Su departamento era pequeño, interior y totalmente impersonal. Podría haberse pensado que acababa de mudarse esa tarde. Frente a un duro sofá de color verde fuerte había una mesa encima de la cual se amontonaban una botella de whisky medio vacía, un recipiente con hielo derretido, tres botellitas vacías de soda, dos vasos, y un cenicero de vidrio lleno de colillas con y sin huellas de lápiz labial.

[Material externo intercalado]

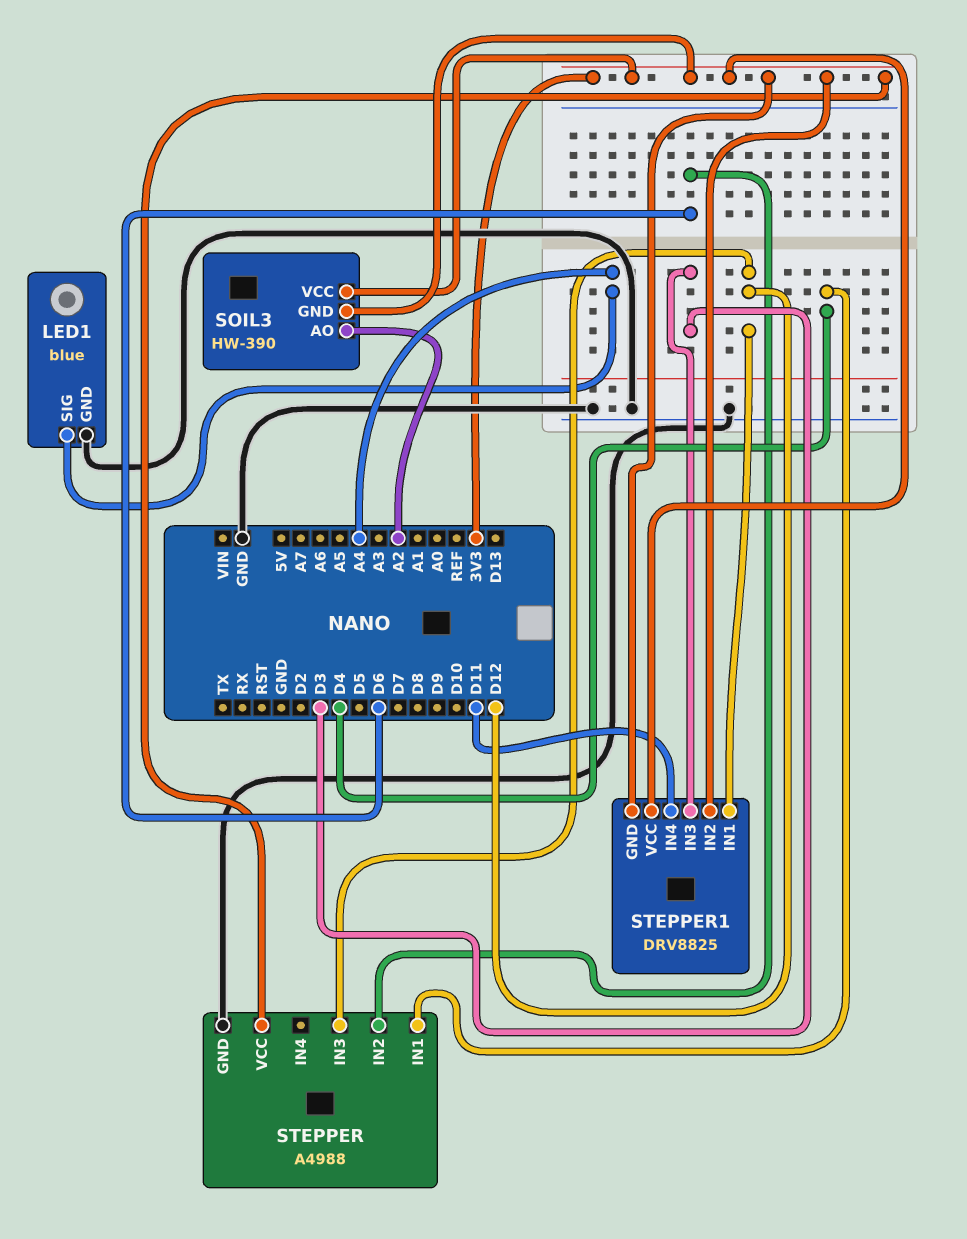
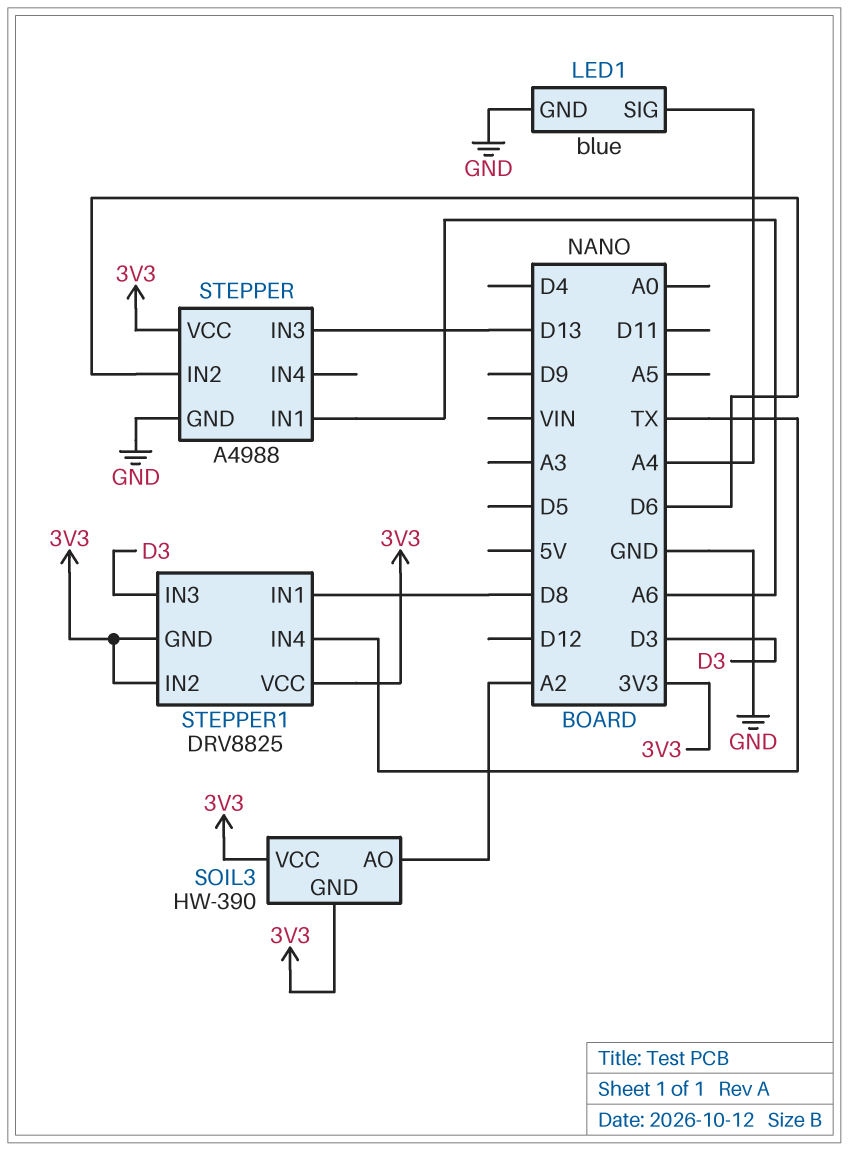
STEPPER pin IN1: D4 -> A6
STEPPER pin IN3: D12 -> D13
STEPPER1 pin IN1: D12 -> D8
STEPPER1 pin IN4: D11 -> TX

En la habitación no había ninguna fotografía u otro objeto de carácter personal. Podía haber sido una de estas piezas de hotel que se alquilan para una reunión o una despedida, para tomar unas copas o para una cita de amor. No parecía un lugar donde viviera alguien. […]
Tampoco mencionó el hecho de no tener trabajo, ni perspectivas de conseguirlo, ni que su último dólar se había ido en pagar la cuenta en The Dancers para una sedosa muñeca de alta sociedad que ni siquiera se quedó el tiempo suficiente para asegurarle que un auto no le pasara por encima.

Encendió un cigarrillo, se vistió y cerró la puerta, sabiendo que no volvería a ese lugar.